(b) If equilibrium constant for formation of 1 mole ammonia from hydrogen and nitrogen is X. What will be equilibrium constant for dissociation of 2 moles ammonia?
Answers
Explanation:
The equilibrium constant of a reaction depends only on temperature and the equation that you write for the reaction. It does not depend on the amounts of reactants.
So, whatever be the amount of ammonia that you start your reaction with, the equilibrium constant will have the same value.

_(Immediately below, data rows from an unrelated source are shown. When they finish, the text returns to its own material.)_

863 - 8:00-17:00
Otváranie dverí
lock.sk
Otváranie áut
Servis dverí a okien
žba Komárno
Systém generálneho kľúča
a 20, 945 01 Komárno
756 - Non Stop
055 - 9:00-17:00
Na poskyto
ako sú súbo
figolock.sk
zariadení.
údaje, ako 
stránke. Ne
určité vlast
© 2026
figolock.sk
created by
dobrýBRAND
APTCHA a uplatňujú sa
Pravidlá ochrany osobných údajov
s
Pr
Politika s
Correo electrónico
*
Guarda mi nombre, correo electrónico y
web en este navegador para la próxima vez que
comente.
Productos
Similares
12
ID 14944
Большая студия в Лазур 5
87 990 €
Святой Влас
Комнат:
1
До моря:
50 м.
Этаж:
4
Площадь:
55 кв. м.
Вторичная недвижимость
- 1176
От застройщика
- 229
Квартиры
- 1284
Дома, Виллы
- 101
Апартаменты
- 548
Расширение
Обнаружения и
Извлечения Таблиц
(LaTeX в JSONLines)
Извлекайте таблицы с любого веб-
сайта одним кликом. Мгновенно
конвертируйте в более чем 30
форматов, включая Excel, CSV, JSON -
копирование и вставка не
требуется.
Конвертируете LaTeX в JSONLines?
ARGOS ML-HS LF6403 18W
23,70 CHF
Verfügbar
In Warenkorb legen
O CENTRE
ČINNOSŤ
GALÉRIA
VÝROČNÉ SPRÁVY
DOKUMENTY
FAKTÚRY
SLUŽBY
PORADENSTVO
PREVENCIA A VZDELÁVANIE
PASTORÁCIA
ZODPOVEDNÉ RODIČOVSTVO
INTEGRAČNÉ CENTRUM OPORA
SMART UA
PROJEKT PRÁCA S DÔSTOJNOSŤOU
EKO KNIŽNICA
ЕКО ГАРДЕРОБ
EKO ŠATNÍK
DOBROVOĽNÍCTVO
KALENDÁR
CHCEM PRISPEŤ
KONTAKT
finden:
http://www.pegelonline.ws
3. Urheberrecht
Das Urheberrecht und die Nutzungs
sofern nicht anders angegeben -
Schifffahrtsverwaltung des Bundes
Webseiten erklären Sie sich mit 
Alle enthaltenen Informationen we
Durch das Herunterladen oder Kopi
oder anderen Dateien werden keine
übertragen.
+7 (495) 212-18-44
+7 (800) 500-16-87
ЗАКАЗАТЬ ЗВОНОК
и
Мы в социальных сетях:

You can write the equation for dissociation of ammonia as
(1) NH3 <=> 1/2 N2 + 3/2 H2
(2) 2 NH3 <=> N2 +3 H2
or any multiple , say nth multiple, of (1)
(3) n NH3 <=> n/2 N2 + 3*n/2 H2
Eq.(2) = 2* Eq.(1) , Eq.(3) = n* Eq.(1)
At any temperature T if K1, K2 and K3 are the equilibrium constant s respectively for (1), (2) and (3) then they are related as follows:
K2 = K1^2, K3 = K1^n
Why so?
Write the expressions for the equilibrium constants of (1), (2) .

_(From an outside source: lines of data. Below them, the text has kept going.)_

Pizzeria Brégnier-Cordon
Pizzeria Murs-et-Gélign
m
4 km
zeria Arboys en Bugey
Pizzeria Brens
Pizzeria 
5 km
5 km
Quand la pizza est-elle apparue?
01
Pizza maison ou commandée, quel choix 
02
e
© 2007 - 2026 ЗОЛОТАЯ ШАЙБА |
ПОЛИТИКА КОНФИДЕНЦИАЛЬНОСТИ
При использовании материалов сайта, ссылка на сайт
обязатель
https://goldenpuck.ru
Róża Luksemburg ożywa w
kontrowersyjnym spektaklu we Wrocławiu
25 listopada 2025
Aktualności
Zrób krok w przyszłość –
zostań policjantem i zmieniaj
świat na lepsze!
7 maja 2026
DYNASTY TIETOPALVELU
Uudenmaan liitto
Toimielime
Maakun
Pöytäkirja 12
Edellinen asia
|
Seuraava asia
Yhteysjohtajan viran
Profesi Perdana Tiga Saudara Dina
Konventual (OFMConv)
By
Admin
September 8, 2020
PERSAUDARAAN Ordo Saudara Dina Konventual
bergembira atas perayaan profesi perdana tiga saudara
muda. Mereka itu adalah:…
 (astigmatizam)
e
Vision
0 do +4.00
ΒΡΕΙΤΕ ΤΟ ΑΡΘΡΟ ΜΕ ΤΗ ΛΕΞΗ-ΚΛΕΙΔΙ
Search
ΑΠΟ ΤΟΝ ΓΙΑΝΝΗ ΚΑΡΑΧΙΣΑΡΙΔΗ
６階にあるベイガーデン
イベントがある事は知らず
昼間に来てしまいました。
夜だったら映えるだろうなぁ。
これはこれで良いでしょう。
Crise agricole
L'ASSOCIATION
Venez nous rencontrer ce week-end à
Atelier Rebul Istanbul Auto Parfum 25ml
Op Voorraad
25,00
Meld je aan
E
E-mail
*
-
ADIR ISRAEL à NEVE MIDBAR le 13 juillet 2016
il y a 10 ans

K1 ={ [N2]^1/2} *{[H2]^3/2}/ [NH3]
K2 = [N2]*[H2]^3/ [NH3]
The equilibrium molarities ( or the partial pressures) of N2, H2 and NH3 in the two expressions are the same because they don't depend on how you write the equation.
You can easily see that K2 is the square of K1. Since Eq(2) = 2* Eq.(1) , K2 = K1^2
Similarly Eq.(3) = n*Eq.(1)
So K3 = K1^n
Hope this helps.